Top Dawg Athletics. I laugh because the red squiggly line appears when I type dawg instead if dog but I loved it, probably the coolest team name out there. It isn’t the team I want to mention but instead the coach that made me cry-a couple times. I’ve always been a sensitive person so who knows why I cried before but this time was a bit different. My team and I were getting ready for a black blazer dinner event and I wanted to try on my newest, most realistic looking prosthetic. It was made to match my skin tone, it had realistic finger nails that I could actually paint and it fit perfect. I was so excited to wear it; I would no longer have that saggy, extra sleeve hanging from a long sleeve shirt ever again. Happy when I put it on because I had two arms like everyone else, I proudly called for Coach to show her. We all looked for her approval, if she thought it was good, it was good. Her opinion mattered-boy did it matter. Coach was hard on us but it was tough love, we knew. She would yell at us and throw the occasional flip flop but she huddled us up before every competition and prayed with us so passionately that we all had goose bumps and tears welt up in our eyes . Her reaction was not at all what I thought it would be. Paraphrasing because I don’t remember the exact words but it was along these lines…take it off, I like you better without it. Serious and stern. I felt like I was punched in the gut for a split second until she started to recover what she was trying to say. “We love you for who you are, this isn’t you. You don’t have two arms, you have one and we like you that way.” She was right and I knew it but I wanted so badly to be like everyone else. She told me that I didn’t need to wear it to fit in, I was already loved so deeply by the rest of the team and I could certainly cheer with the best.

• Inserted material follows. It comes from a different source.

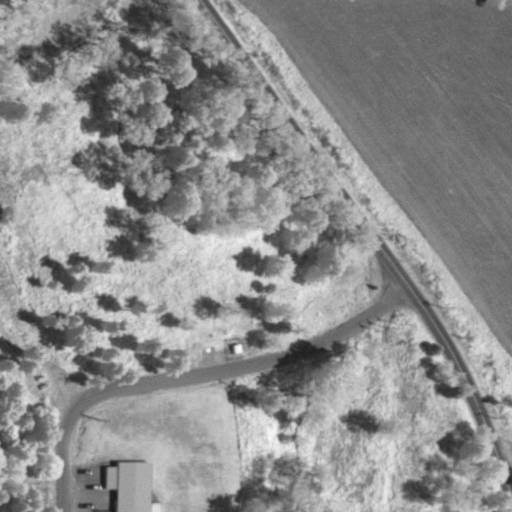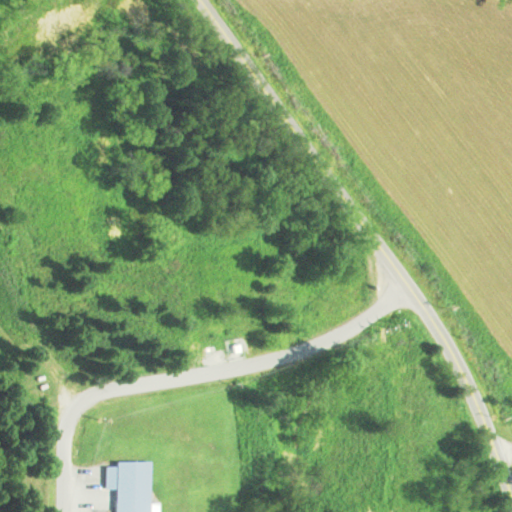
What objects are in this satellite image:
road: (374, 240)
road: (251, 356)
road: (52, 443)
building: (127, 486)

I never put it on again. From that moment on, I decided I would face the world with my arm the way it was intended to be. It has taken time of course and I am still learning to test my limits daily. I fully support prosthetics and I encourage those that want to wear them to give them a try. My point is, you don’t have to and they don’t define who you are as a person. You were meant to do great things and you were chosen out of all the people in the world to be different, to stand out, how cool is that?!